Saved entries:

▬▬▬▬▬▬

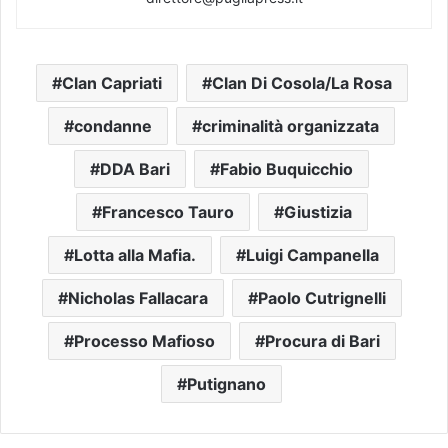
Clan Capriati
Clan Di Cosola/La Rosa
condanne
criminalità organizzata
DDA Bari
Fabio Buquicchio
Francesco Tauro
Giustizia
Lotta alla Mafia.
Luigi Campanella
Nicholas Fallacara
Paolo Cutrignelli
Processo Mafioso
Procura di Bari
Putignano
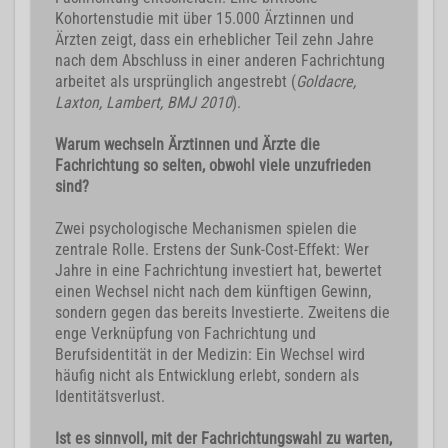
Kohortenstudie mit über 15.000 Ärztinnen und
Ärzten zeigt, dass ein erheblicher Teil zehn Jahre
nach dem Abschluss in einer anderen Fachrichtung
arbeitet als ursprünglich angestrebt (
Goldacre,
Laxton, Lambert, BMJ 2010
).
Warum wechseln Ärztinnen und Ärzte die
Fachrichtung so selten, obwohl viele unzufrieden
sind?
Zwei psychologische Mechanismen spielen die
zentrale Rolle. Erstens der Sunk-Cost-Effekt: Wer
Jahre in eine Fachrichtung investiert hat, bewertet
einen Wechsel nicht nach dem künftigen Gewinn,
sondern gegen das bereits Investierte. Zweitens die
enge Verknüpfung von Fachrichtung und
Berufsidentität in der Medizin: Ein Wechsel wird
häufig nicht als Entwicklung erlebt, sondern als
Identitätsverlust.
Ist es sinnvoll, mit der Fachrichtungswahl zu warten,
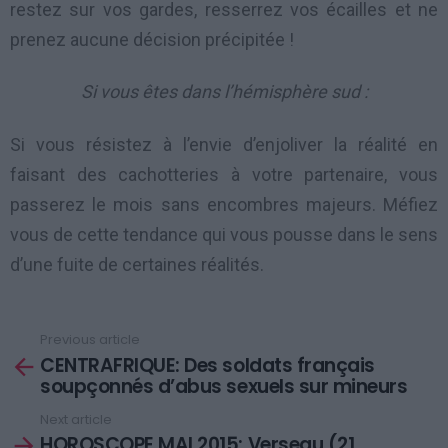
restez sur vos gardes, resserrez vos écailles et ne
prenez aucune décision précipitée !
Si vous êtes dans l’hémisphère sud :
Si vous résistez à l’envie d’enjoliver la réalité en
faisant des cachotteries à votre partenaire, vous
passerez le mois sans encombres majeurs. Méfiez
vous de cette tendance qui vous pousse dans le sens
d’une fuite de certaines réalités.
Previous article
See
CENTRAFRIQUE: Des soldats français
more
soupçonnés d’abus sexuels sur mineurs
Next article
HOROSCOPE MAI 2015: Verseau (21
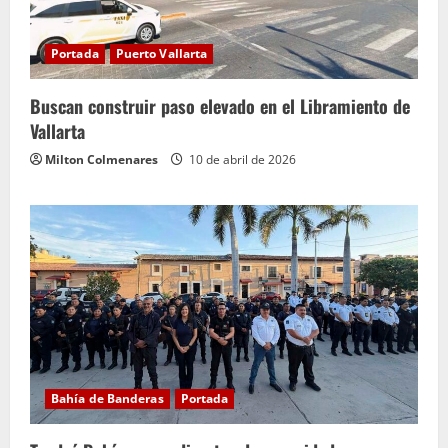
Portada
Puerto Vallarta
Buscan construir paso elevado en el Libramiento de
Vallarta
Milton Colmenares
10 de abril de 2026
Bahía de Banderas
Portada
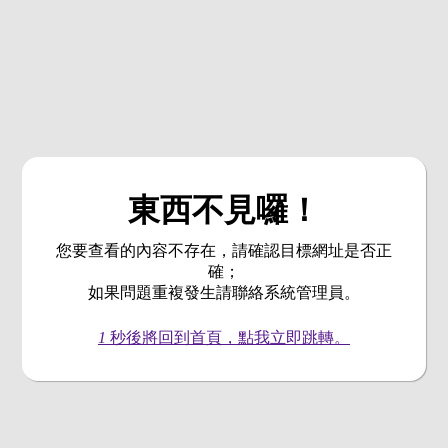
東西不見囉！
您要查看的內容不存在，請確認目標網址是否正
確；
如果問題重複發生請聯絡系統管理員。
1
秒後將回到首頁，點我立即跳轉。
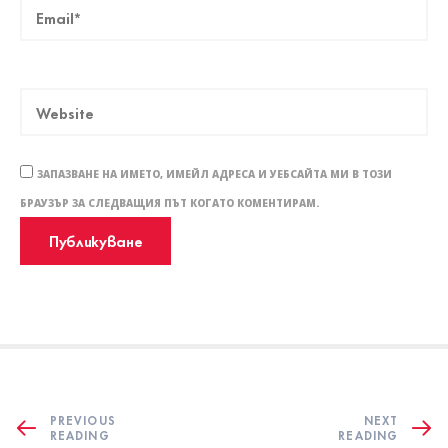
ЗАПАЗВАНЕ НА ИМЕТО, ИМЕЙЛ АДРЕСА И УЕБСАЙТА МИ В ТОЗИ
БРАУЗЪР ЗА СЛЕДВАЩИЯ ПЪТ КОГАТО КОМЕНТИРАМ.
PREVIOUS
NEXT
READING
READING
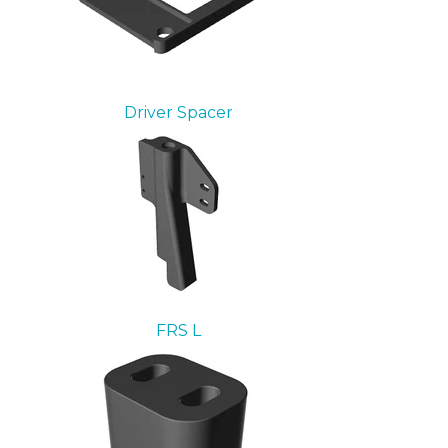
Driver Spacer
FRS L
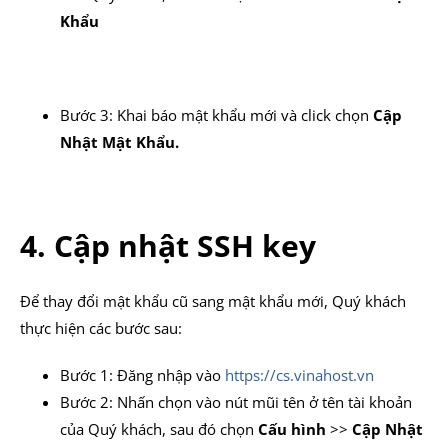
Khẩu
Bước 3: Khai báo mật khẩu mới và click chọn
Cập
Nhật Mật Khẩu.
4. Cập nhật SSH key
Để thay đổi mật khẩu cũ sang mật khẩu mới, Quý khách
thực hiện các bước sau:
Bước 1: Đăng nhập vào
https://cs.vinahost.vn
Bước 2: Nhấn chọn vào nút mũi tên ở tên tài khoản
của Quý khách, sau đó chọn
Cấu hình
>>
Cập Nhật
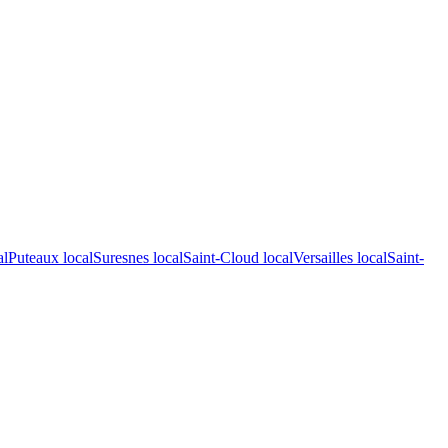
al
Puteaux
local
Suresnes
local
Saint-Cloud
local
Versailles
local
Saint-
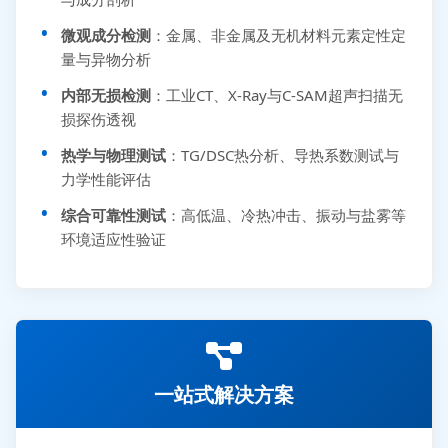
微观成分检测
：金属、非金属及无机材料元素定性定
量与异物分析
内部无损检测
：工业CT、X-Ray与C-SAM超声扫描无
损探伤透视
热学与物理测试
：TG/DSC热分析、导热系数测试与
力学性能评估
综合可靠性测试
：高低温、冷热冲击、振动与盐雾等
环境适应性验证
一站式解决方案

▬▬▬▬▬▬

# Work to complete
Could you retype every record above exactly, leaving the pictures out?

# Expected answer
Clan Capriati
Clan Di Cosola/La Rosa
condanne
criminalità organizzata
DDA Bari
Fabio Buquicchio
Francesco Tauro
Giustizia
Lotta alla Mafia.
Luigi Campanella
Nicholas Fallacara
Paolo Cutrignelli
Processo Mafioso
Procura di Bari
Putignano
Kohortenstudie mit über 15.000 Ärztinnen und
Ärzten zeigt, dass ein erheblicher Teil zehn Jahre
nach dem Abschluss in einer anderen Fachrichtung
arbeitet als ursprünglich angestrebt (
Goldacre,
Laxton, Lambert, BMJ 2010
).
Warum wechseln Ärztinnen und Ärzte die
Fachrichtung so selten, obwohl viele unzufrieden
sind?
Zwei psychologische Mechanismen spielen die
zentrale Rolle. Erstens der Sunk-Cost-Effekt: Wer
Jahre in eine Fachrichtung investiert hat, bewertet
einen Wechsel nicht nach dem künftigen Gewinn,
sondern gegen das bereits Investierte. Zweitens die
enge Verknüpfung von Fachrichtung und
Berufsidentität in der Medizin: Ein Wechsel wird
häufig nicht als Entwicklung erlebt, sondern als
Identitätsverlust.
Ist es sinnvoll, mit der Fachrichtungswahl zu warten,
restez sur vos gardes, resserrez vos écailles et ne
prenez aucune décision précipitée !
Si vous êtes dans l’hémisphère sud :
Si vous résistez à l’envie d’enjoliver la réalité en
faisant des cachotteries à votre partenaire, vous
passerez le mois sans encombres majeurs. Méfiez
vous de cette tendance qui vous pousse dans le sens
d’une fuite de certaines réalités.
Previous article
See
CENTRAFRIQUE: Des soldats français
more
soupçonnés d’abus sexuels sur mineurs
Next article
HOROSCOPE MAI 2015: Verseau (21
Portada
Puerto Vallarta
Buscan construir paso elevado en el Libramiento de
Vallarta
Milton Colmenares
10 de abril de 2026
Bahía de Banderas
Portada
東西不見囉！
您要查看的內容不存在，請確認目標網址是否正
確；
如果問題重複發生請聯絡系統管理員。
1
秒後將回到首頁，點我立即跳轉。
ЗАПАЗВАНЕ НА ИМЕТО, ИМЕЙЛ АДРЕСА И УЕБСАЙТА МИ В ТОЗИ
БРАУЗЪР ЗА СЛЕДВАЩИЯ ПЪТ КОГАТО КОМЕНТИРАМ.
PREVIOUS
NEXT
READING
READING
Driver Spacer
FRS L
Khẩu
Bước 3: Khai báo mật khẩu mới và click chọn
Cập
Nhật Mật Khẩu.
4. Cập nhật SSH key
Để thay đổi mật khẩu cũ sang mật khẩu mới, Quý khách
thực hiện các bước sau:
Bước 1: Đăng nhập vào
https://cs.vinahost.vn
Bước 2: Nhấn chọn vào nút mũi tên ở tên tài khoản
của Quý khách, sau đó chọn
Cấu hình
>>
Cập Nhật
al
Puteaux
local
Suresnes
local
Saint-Cloud
local
Versailles
local
Saint-
微观成分检测
：金属、非金属及无机材料元素定性定
量与异物分析
内部无损检测
：工业CT、X-Ray与C-SAM超声扫描无
损探伤透视
热学与物理测试
：TG/DSC热分析、导热系数测试与
力学性能评估
综合可靠性测试
：高低温、冷热冲击、振动与盐雾等
环境适应性验证
一站式解决方案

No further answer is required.